[[ SUPPLIED DATA open ]]

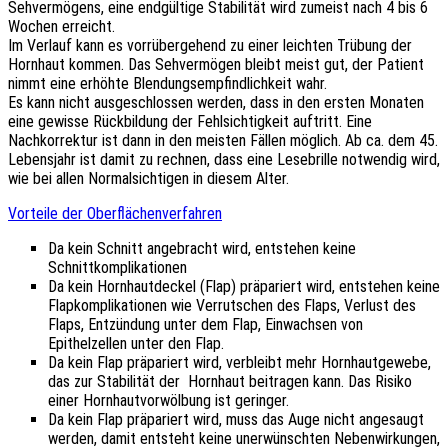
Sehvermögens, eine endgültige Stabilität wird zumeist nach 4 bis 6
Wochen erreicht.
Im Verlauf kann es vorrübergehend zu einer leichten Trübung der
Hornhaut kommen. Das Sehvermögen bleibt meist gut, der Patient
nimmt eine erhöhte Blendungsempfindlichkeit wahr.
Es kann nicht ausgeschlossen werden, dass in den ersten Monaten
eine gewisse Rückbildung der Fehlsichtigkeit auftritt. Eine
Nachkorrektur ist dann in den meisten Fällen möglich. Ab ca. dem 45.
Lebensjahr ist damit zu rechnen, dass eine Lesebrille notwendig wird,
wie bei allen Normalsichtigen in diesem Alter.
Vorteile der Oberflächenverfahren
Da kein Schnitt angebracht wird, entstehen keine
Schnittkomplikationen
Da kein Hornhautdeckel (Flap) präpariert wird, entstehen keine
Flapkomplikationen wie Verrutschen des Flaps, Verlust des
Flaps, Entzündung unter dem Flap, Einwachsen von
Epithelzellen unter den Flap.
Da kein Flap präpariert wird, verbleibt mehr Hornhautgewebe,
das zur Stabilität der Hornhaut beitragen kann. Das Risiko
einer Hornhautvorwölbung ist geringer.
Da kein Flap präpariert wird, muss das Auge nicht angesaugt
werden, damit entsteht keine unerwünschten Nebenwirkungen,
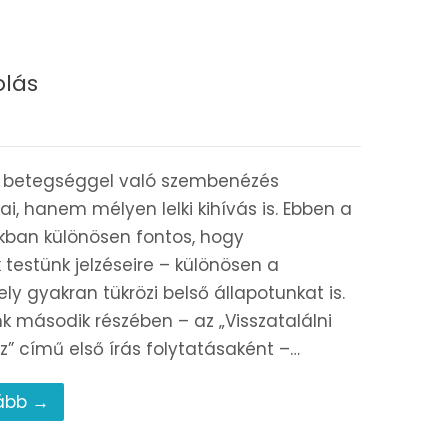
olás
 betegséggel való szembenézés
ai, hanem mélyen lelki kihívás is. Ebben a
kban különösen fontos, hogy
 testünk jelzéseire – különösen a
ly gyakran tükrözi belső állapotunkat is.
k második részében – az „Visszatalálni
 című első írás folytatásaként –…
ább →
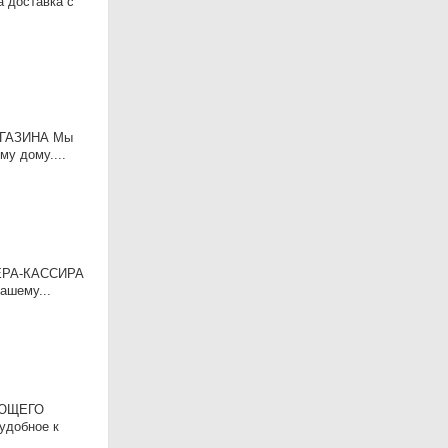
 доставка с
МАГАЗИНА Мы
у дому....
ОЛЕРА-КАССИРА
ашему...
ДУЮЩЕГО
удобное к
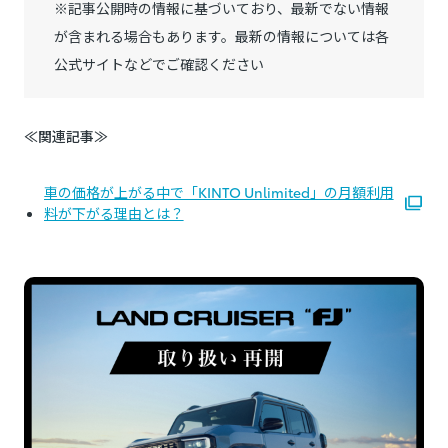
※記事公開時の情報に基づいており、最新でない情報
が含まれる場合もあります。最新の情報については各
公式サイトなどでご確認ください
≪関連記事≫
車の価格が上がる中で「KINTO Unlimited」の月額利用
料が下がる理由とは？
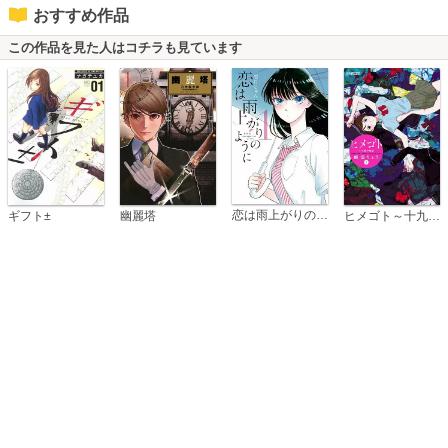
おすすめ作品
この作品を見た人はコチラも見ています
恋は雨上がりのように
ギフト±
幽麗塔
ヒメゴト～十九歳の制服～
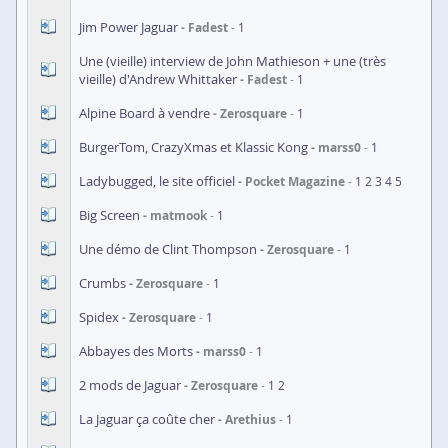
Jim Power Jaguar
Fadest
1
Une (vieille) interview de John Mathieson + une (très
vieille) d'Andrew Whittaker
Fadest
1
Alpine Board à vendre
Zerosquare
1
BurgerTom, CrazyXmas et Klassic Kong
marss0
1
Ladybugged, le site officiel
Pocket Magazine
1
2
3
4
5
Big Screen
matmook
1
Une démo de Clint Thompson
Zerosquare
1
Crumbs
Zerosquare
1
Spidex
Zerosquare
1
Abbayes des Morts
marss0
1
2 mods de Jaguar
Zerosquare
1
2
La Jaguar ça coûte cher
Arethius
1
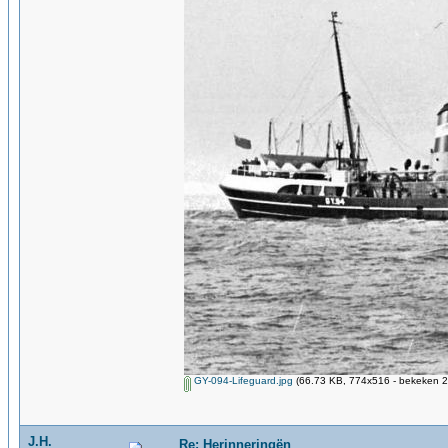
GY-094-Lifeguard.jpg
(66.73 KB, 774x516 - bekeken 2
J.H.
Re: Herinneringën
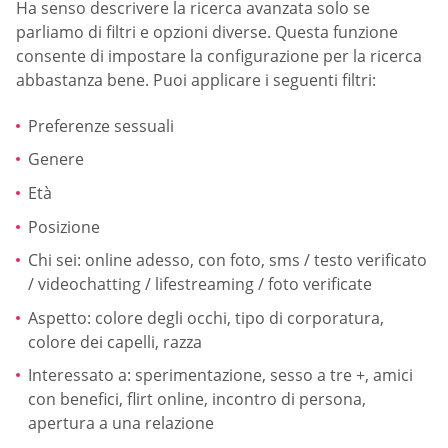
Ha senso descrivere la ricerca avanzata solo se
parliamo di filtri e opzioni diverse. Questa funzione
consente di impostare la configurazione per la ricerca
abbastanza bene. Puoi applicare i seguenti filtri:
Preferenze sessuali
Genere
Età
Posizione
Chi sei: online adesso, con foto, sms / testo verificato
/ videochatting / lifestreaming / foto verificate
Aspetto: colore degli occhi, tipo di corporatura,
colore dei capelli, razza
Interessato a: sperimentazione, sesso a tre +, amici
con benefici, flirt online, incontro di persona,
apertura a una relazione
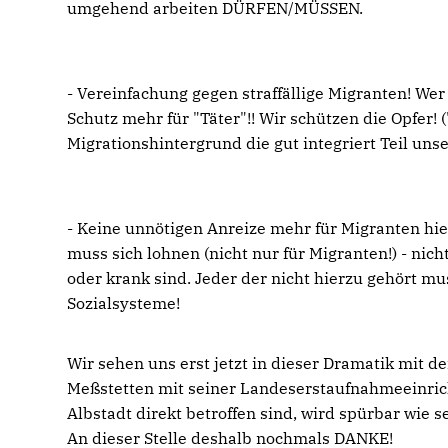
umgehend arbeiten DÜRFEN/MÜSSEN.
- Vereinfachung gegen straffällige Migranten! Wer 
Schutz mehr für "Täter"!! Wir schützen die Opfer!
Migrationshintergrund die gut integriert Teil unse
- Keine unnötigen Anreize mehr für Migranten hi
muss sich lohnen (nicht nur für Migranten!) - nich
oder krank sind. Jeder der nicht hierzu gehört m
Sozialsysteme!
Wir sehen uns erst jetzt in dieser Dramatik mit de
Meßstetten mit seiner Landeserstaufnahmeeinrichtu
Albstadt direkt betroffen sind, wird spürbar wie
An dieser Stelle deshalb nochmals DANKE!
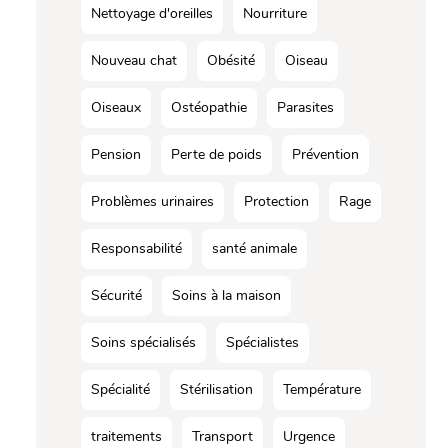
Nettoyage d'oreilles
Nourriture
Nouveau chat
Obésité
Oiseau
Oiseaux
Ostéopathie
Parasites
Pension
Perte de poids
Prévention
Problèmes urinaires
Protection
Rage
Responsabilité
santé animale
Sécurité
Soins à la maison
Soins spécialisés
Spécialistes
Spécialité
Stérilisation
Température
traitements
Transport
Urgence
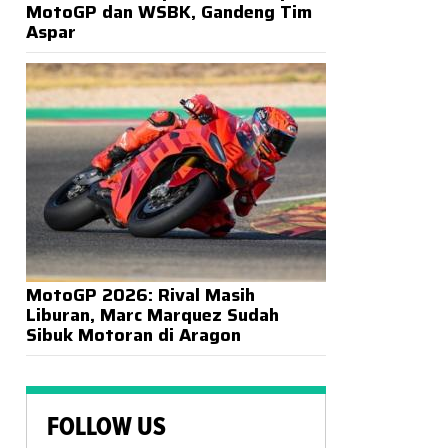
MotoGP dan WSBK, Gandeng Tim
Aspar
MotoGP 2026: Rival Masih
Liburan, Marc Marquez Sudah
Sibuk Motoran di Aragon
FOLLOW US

[[ SUPPLIED DATA closed ]]

### WHAT THE EXERCISE ASKS
Check each line of the listing above for the string "wird", and report how many lines contain it, as a number alone.

### TASK SOLUTION
7